--- Problem ---
Convert every line of the data below into a Markdown table with the columns "Number" and "Text". Number the lines in order and leave out blank lines.

================================

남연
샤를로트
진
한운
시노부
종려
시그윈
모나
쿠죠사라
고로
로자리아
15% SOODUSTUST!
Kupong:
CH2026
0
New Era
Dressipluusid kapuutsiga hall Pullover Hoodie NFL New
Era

================================

--- Exercise output ---
| Number | Text |
|---|---|
| 1 | 남연 |
| 2 | 샤를로트 |
| 3 | 진 |
| 4 | 한운 |
| 5 | 시노부 |
| 6 | 종려 |
| 7 | 시그윈 |
| 8 | 모나 |
| 9 | 쿠죠사라 |
| 10 | 고로 |
| 11 | 로자리아 |
| 12 | 15% SOODUSTUST! |
| 13 | Kupong: |
| 14 | CH2026 |
| 15 | 0 |
| 16 | New Era |
| 17 | Dressipluusid kapuutsiga hall Pullover Hoodie NFL New |
| 18 | Era |